I've been thinking a lot about perspective...how everyone views their own world through their own perspective. And everyone's perspective is completely different based on their experiences and views. It is hard to fully understand someone else's perspective and it is hard to sometimes relate when perspectives don't match up.
There was a tragedy in our community this weekend. It was unthinkable, unimaginable. Not one but two teenage boys in our community took their own lives. The mom of one of the boys is a teacher at my kids' school...his dad the principal at the school the boy attended. Reading his obituary today, it seemed like it could be the obituary of any of my or my friends' kids at age 15. A great kid...active in sports, active in his school, well-liked, outgoing, lots of friends, active in his church youth group, loved the Lord. But this 15-year-old boy had some sort of unimaginable pain...pain that he felt there was only one way out of. This makes me scared for my kids, for other kids I know and love. What can we do? It is heartbreaking. It is perspective-changing.

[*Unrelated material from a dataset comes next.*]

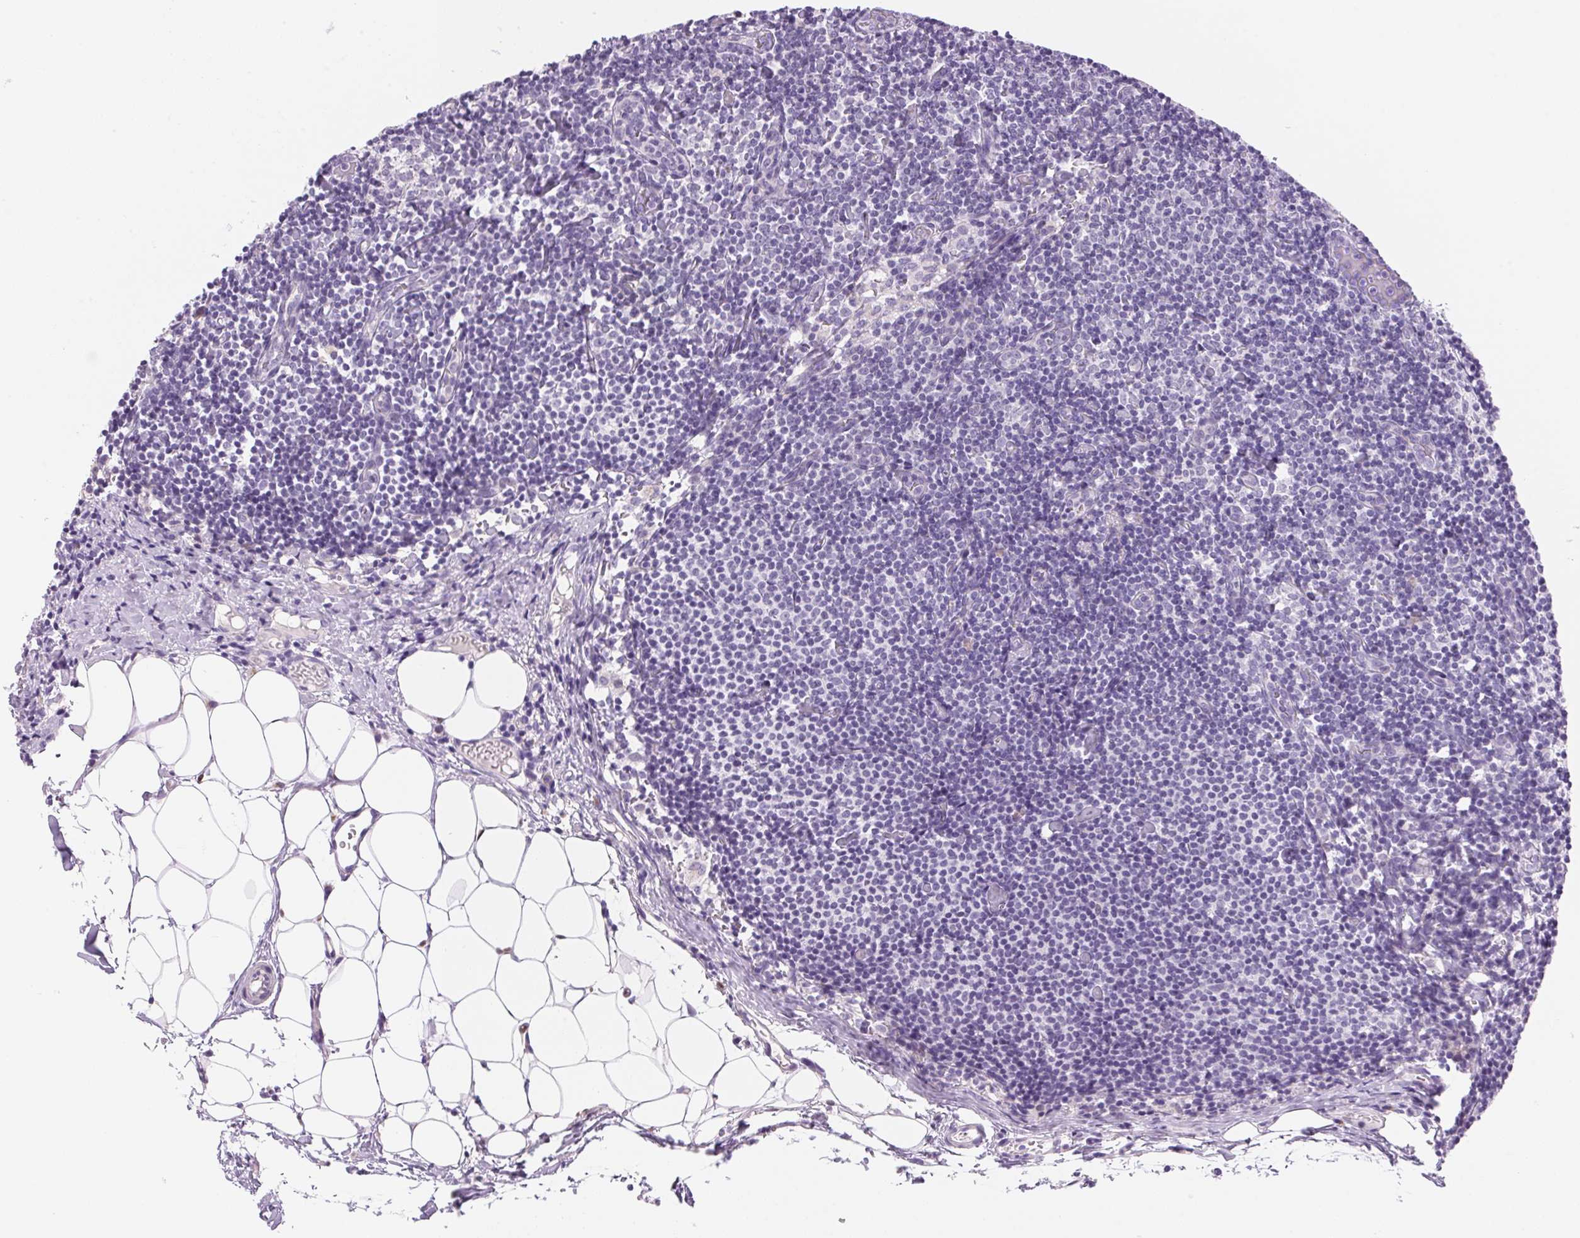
{"staining": {"intensity": "negative", "quantity": "none", "location": "none"}, "tissue": "lymph node", "cell_type": "Germinal center cells", "image_type": "normal", "snomed": [{"axis": "morphology", "description": "Normal tissue, NOS"}, {"axis": "topography", "description": "Lymph node"}], "caption": "Germinal center cells show no significant positivity in normal lymph node. (DAB (3,3'-diaminobenzidine) IHC, high magnification).", "gene": "TEKT1", "patient": {"sex": "female", "age": 41}}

We can't expect life to be easy, fair, or fun all the time. But this is heavy stuff. This is not random, this is close to home and it is scary and unbelievably sad. As moms sometimes, it often feels like these are the "hard" times, when our kids are young and growing and learning, potty-training and having sleepless nights from bad dreams. But trust me, I realize now this isn't the hard stuff. The hard stuff is dealing with life and death choices, and helping our kids see that they are loved, that they are worth it. I have no doubt that the parents of these boys taught them those things...and that's what makes this even scarier. I am not trying to be a downer...just explaining what my perspective is these days. I know these two families and the whole community would appreciate any prayers sent their way.